Task to complete:
Give the following records again in full and without alteration.

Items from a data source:
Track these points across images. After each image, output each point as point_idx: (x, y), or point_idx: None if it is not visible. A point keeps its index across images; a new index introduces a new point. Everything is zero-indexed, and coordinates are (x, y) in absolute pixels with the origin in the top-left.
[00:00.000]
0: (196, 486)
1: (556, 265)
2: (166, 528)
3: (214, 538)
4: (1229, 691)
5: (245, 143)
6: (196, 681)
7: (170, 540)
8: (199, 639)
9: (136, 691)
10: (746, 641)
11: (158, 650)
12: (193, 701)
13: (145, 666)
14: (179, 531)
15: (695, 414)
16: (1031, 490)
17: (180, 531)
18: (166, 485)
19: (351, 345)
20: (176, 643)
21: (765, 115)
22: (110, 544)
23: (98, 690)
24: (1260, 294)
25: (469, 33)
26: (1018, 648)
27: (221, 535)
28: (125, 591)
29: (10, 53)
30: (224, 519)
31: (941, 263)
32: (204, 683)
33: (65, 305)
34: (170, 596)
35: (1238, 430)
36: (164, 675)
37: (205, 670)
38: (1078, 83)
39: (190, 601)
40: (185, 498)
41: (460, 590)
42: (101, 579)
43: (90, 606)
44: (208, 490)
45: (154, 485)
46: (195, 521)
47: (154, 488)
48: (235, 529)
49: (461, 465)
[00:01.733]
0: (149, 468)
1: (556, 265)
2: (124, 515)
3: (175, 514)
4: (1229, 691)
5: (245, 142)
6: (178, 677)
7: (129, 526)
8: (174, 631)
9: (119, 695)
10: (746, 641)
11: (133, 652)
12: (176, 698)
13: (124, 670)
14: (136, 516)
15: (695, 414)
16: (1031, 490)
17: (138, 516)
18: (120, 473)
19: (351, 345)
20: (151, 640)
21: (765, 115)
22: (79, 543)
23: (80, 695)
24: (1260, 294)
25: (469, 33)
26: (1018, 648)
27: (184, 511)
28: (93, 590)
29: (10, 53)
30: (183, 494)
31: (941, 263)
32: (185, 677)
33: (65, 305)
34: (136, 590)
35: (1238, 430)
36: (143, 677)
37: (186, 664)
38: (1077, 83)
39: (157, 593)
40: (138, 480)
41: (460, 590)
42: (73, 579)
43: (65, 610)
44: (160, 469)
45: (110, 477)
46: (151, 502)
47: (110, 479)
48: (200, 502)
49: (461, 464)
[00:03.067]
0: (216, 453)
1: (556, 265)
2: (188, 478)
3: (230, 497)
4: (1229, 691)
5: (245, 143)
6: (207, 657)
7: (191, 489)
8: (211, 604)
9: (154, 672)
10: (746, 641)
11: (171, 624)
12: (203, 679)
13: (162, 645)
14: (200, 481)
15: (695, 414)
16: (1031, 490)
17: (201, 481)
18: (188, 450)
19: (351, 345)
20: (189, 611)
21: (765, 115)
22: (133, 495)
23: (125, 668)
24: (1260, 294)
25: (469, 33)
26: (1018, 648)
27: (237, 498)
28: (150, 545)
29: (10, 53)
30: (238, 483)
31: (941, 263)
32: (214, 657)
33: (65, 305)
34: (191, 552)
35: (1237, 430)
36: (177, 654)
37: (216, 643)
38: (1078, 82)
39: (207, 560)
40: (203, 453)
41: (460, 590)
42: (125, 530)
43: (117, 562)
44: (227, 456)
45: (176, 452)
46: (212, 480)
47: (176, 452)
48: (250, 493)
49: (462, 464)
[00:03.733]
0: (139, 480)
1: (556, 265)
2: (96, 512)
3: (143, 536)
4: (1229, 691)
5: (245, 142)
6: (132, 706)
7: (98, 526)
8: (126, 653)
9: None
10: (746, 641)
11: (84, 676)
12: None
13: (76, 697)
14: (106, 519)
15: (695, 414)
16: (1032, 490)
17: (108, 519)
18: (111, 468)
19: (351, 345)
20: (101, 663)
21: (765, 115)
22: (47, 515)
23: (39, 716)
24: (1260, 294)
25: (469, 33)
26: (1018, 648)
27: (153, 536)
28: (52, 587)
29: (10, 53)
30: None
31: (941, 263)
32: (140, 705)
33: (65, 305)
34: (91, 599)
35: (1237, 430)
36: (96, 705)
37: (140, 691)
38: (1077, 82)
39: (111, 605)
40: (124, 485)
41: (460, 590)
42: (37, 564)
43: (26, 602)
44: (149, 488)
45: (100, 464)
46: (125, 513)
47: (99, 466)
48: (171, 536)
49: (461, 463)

Expected answer:
Track these points across images. After each image, output each point as point_idx: (x, y), or point_idx: None if it is not visible. A point keeps its index across images; a new index introduces a new point. Everything is zero-indexed, and coordinates are (x, y) in absolute pixels with the origin in the top-left.
[00:00.000]
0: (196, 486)
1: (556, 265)
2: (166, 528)
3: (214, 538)
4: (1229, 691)
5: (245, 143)
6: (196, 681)
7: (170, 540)
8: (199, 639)
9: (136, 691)
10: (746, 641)
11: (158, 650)
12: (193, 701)
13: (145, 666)
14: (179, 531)
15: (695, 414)
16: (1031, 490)
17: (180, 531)
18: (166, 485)
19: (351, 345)
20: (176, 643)
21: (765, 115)
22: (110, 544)
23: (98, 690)
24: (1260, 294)
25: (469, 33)
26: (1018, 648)
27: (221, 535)
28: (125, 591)
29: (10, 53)
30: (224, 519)
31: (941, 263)
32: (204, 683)
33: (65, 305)
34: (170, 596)
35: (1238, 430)
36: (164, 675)
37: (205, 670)
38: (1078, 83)
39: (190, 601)
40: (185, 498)
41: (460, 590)
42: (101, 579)
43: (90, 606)
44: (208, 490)
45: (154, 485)
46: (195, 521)
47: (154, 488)
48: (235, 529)
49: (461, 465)
[00:01.733]
0: (149, 468)
1: (556, 265)
2: (124, 515)
3: (175, 514)
4: (1229, 691)
5: (245, 142)
6: (178, 677)
7: (129, 526)
8: (174, 631)
9: (119, 695)
10: (746, 641)
11: (133, 652)
12: (176, 698)
13: (124, 670)
14: (136, 516)
15: (695, 414)
16: (1031, 490)
17: (138, 516)
18: (120, 473)
19: (351, 345)
20: (151, 640)
21: (765, 115)
22: (79, 543)
23: (80, 695)
24: (1260, 294)
25: (469, 33)
26: (1018, 648)
27: (184, 511)
28: (93, 590)
29: (10, 53)
30: (183, 494)
31: (941, 263)
32: (185, 677)
33: (65, 305)
34: (136, 590)
35: (1238, 430)
36: (143, 677)
37: (186, 664)
38: (1077, 83)
39: (157, 593)
40: (138, 480)
41: (460, 590)
42: (73, 579)
43: (65, 610)
44: (160, 469)
45: (110, 477)
46: (151, 502)
47: (110, 479)
48: (200, 502)
49: (461, 464)
[00:03.067]
0: (216, 453)
1: (556, 265)
2: (188, 478)
3: (230, 497)
4: (1229, 691)
5: (245, 143)
6: (207, 657)
7: (191, 489)
8: (211, 604)
9: (154, 672)
10: (746, 641)
11: (171, 624)
12: (203, 679)
13: (162, 645)
14: (200, 481)
15: (695, 414)
16: (1031, 490)
17: (201, 481)
18: (188, 450)
19: (351, 345)
20: (189, 611)
21: (765, 115)
22: (133, 495)
23: (125, 668)
24: (1260, 294)
25: (469, 33)
26: (1018, 648)
27: (237, 498)
28: (150, 545)
29: (10, 53)
30: (238, 483)
31: (941, 263)
32: (214, 657)
33: (65, 305)
34: (191, 552)
35: (1237, 430)
36: (177, 654)
37: (216, 643)
38: (1078, 82)
39: (207, 560)
40: (203, 453)
41: (460, 590)
42: (125, 530)
43: (117, 562)
44: (227, 456)
45: (176, 452)
46: (212, 480)
47: (176, 452)
48: (250, 493)
49: (462, 464)
[00:03.733]
0: (139, 480)
1: (556, 265)
2: (96, 512)
3: (143, 536)
4: (1229, 691)
5: (245, 142)
6: (132, 706)
7: (98, 526)
8: (126, 653)
9: None
10: (746, 641)
11: (84, 676)
12: None
13: (76, 697)
14: (106, 519)
15: (695, 414)
16: (1032, 490)
17: (108, 519)
18: (111, 468)
19: (351, 345)
20: (101, 663)
21: (765, 115)
22: (47, 515)
23: (39, 716)
24: (1260, 294)
25: (469, 33)
26: (1018, 648)
27: (153, 536)
28: (52, 587)
29: (10, 53)
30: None
31: (941, 263)
32: (140, 705)
33: (65, 305)
34: (91, 599)
35: (1237, 430)
36: (96, 705)
37: (140, 691)
38: (1077, 82)
39: (111, 605)
40: (124, 485)
41: (460, 590)
42: (37, 564)
43: (26, 602)
44: (149, 488)
45: (100, 464)
46: (125, 513)
47: (99, 466)
48: (171, 536)
49: (461, 463)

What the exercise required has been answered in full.